About Me


Utilizing this digital window to share my understanding of the funder and founder relationships and….
several other things that intrigue me!

A comment on my post yesterday inspired my post for today.

Sachin alluded that the investor “might just be…. unable to comprehend the idea in the spirit that it actually existed” and that “Some of the times, people who propose the idea are unable to defend it they think that the other person is more credible so he might be right.” These points are fair, but I disagree.

The intelligence/understanding/smartness of the investor being pitched to, can be utilized to enhance a founder’s pitch, but cannot be blamed for the founder failing to effectively communicate his/her idea. Expecting the investor to connect the dots could work sometimes, but it could just as likely go off-course. Therefore, it is a good habit for founders to err on the side of overcommunicating and utilize effective check-backs during the presentation to ensure that the investor is following the line of thought that they wanted to convey i.e. the founder should always maintain control over the room that he/she is presenting to.

One way for the founder to gauge how effective (or ineffective) his/her pitch has been, is to pay close attention to the questions raised by investors during the presentation or Q&A. If similar questions are repeatedly asked during/after their pitch, founders should realize that some part of their presentation is leading to a reaction in the investors’ mind that prompts them to ask these questions. The foundation of preparing a great sales pitch is if the founder/s is/are able to back-track that train of thought, identify the point(s) that triggered those questions and answer them (in the presentation itself) before the questions are verbalized.

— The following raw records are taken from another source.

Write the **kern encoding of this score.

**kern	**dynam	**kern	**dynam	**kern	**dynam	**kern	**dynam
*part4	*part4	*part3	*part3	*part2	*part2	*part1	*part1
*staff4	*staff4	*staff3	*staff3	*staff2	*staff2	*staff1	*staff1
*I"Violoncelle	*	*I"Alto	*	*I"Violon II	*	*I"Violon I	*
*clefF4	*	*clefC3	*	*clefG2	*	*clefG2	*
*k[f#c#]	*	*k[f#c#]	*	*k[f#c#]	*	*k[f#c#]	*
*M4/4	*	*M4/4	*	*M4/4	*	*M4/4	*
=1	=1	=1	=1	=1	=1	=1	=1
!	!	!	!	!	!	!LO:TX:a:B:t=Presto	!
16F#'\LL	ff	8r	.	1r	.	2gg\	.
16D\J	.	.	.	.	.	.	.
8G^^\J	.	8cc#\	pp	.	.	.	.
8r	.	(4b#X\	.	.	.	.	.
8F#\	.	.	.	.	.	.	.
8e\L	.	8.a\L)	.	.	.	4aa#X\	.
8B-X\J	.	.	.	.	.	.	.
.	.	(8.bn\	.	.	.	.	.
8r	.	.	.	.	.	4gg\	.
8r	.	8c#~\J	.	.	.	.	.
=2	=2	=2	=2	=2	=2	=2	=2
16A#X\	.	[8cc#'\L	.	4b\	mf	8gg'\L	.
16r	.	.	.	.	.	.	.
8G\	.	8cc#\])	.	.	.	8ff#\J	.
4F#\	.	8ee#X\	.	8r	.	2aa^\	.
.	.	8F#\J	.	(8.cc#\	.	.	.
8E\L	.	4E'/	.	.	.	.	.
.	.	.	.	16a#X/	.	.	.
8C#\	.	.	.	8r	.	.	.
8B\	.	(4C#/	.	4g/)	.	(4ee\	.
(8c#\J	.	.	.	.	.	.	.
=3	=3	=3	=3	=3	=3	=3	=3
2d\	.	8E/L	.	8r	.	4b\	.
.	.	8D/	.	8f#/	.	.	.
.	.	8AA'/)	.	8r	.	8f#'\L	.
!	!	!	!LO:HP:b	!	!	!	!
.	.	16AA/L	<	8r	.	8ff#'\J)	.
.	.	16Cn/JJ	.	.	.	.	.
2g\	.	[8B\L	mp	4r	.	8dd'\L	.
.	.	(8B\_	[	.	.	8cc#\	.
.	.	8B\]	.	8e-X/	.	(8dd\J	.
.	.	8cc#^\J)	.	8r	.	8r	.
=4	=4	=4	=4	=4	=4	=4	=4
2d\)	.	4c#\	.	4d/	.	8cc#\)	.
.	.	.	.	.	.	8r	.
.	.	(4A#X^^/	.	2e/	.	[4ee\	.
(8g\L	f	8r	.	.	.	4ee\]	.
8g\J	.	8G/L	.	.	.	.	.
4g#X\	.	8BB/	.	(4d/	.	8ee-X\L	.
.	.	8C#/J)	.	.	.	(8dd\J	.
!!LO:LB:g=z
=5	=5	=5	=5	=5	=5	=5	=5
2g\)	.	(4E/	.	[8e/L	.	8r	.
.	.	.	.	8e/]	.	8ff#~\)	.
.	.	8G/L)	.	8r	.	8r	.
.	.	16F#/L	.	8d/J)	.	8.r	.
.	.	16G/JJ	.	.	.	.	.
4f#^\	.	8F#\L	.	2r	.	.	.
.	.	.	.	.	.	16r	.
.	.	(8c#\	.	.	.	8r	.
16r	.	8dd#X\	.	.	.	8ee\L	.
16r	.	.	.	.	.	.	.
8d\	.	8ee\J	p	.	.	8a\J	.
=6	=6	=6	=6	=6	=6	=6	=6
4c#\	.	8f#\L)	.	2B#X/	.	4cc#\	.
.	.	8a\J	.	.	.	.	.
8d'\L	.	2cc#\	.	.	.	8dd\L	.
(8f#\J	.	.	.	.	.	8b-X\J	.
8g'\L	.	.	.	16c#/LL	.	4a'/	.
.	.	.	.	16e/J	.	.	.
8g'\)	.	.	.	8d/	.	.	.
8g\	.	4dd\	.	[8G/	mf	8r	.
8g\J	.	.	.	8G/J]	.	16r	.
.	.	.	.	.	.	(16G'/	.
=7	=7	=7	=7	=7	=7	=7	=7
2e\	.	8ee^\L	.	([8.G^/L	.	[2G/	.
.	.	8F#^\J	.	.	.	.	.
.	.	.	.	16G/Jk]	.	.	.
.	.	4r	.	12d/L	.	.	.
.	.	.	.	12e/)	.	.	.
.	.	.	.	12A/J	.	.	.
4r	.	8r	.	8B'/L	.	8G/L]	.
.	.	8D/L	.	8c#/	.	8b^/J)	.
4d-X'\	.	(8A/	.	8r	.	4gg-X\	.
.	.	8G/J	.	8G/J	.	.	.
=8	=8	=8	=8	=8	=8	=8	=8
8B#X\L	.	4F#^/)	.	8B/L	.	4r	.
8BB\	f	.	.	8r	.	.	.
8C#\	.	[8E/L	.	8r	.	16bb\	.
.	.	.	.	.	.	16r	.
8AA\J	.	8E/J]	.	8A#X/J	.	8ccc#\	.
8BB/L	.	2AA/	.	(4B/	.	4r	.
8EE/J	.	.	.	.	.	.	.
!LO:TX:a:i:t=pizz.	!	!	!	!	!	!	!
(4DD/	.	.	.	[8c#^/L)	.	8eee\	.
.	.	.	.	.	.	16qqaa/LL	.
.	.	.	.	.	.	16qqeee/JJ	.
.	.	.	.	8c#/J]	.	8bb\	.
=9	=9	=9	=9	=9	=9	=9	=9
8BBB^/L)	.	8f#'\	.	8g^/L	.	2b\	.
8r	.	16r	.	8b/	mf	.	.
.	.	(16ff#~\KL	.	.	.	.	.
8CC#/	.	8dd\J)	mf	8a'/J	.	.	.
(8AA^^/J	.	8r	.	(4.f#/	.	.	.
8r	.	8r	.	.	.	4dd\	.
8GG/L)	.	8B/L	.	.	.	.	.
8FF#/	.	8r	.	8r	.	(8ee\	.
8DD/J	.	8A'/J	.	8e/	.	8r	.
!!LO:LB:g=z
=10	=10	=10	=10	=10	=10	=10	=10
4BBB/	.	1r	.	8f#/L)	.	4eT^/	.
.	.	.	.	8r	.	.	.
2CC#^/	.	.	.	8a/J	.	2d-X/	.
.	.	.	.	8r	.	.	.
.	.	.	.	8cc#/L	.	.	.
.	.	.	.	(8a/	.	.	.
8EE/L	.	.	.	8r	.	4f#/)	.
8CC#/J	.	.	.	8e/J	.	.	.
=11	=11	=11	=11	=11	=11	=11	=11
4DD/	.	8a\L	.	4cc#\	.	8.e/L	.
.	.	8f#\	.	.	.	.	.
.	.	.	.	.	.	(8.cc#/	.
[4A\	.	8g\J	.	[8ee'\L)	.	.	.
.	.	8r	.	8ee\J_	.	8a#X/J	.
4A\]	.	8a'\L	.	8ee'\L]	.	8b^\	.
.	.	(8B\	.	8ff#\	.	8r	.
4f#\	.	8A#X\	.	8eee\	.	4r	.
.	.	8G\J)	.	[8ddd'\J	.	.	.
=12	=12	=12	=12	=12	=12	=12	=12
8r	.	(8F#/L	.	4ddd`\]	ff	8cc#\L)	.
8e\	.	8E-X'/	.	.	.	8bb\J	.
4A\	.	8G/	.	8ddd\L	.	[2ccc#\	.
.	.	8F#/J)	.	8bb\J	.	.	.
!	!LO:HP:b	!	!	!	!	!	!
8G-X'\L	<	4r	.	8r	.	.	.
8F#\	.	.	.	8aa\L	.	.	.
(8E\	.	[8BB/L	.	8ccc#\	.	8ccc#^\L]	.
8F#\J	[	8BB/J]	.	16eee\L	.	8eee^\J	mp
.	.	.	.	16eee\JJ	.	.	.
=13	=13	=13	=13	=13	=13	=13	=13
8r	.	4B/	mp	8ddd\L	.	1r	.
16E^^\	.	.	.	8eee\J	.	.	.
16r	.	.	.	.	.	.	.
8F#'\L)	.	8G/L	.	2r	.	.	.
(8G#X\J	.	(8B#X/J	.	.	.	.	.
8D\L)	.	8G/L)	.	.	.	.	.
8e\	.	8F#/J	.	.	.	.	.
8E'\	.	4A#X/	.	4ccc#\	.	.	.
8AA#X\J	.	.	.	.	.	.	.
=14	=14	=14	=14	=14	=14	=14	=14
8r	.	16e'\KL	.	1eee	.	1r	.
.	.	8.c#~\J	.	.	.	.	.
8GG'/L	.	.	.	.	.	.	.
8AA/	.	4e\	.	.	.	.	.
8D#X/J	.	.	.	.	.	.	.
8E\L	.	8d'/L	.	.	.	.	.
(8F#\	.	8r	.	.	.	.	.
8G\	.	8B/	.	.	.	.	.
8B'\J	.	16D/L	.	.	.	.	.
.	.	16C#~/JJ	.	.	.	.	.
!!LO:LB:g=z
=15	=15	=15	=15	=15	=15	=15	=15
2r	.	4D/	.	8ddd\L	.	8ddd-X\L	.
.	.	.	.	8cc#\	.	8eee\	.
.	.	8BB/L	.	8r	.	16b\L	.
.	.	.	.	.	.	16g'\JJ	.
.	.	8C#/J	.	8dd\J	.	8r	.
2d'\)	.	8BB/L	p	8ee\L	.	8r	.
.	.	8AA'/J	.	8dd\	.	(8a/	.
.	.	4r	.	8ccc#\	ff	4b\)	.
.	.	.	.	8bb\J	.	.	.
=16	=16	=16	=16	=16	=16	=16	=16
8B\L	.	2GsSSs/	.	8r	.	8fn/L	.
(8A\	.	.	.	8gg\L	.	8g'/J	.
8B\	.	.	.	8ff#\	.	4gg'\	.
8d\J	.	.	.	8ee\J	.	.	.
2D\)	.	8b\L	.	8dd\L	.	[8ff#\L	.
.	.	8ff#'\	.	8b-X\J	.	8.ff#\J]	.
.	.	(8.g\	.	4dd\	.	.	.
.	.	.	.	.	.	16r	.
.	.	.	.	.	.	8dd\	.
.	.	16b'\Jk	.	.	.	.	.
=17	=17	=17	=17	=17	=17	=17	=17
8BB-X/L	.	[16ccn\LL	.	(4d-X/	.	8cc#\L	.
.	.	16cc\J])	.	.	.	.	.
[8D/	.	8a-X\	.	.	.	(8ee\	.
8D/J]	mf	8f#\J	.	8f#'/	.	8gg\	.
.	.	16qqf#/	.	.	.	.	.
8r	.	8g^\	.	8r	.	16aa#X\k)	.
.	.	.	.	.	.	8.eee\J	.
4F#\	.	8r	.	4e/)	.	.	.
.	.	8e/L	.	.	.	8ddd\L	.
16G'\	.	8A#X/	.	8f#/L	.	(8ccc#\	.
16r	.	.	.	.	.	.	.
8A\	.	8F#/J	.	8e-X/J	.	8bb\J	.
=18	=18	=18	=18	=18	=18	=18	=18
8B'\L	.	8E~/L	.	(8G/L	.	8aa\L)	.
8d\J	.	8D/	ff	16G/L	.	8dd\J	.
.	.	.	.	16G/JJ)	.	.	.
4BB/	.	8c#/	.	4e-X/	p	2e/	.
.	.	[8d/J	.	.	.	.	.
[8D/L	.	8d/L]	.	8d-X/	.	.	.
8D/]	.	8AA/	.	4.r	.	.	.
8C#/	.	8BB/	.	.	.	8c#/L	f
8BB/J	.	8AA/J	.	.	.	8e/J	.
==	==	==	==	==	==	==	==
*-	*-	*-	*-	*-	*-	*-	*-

In sales presentations, it is also important to remember that the customer (read: investor) is never wrong. The customer has only understood, analysed and decided on the pitch that was presented to him/her. To expect the customer (read: investor) to understand what has not been effectively communicated is self-defeating – neither will it improve your pitch nor will it change the customer’s (read: investor’s) mind.


  • February 16, 2019

    For an entrepreneur, who is creative and pursuing innovation, its better to pitch to children and grandmas rather than investors. Most investors ask questions without an understanding of the core concepts, what it is fundamentally about. Yeah, I know its about the money. But most of the times children catch up the spark of creativity quicker and better than the investors.
    Most “standard” questions drawn from business plans designed for standard large companies or from the investor’s MBA curriculum: they need to be adapted preasymptotically to early stage startup, which is not trivial–or abandoned altogether. So many times this entrepreneur has been told “of course we know this” or the beastly “nothing new” about the startup’s business model by a VC or an angel who just produced an analysis using “variance”, “GARCH”, “kurtosis” , “Sharpe ratio”, or “value at risk”, or produced some “statistical significance” that is clearly not significant. Its Complication without insight: the clarity of mind of many professionals using statistics and data science without an understanding of the core concepts, what it is fundamentally about. A new innovative startup learns how to live in the real world, aworld with a structure of uncertainty that is too complicated for us.
    This message is for the investors: The less you understand the world, the easier it is to make a decision.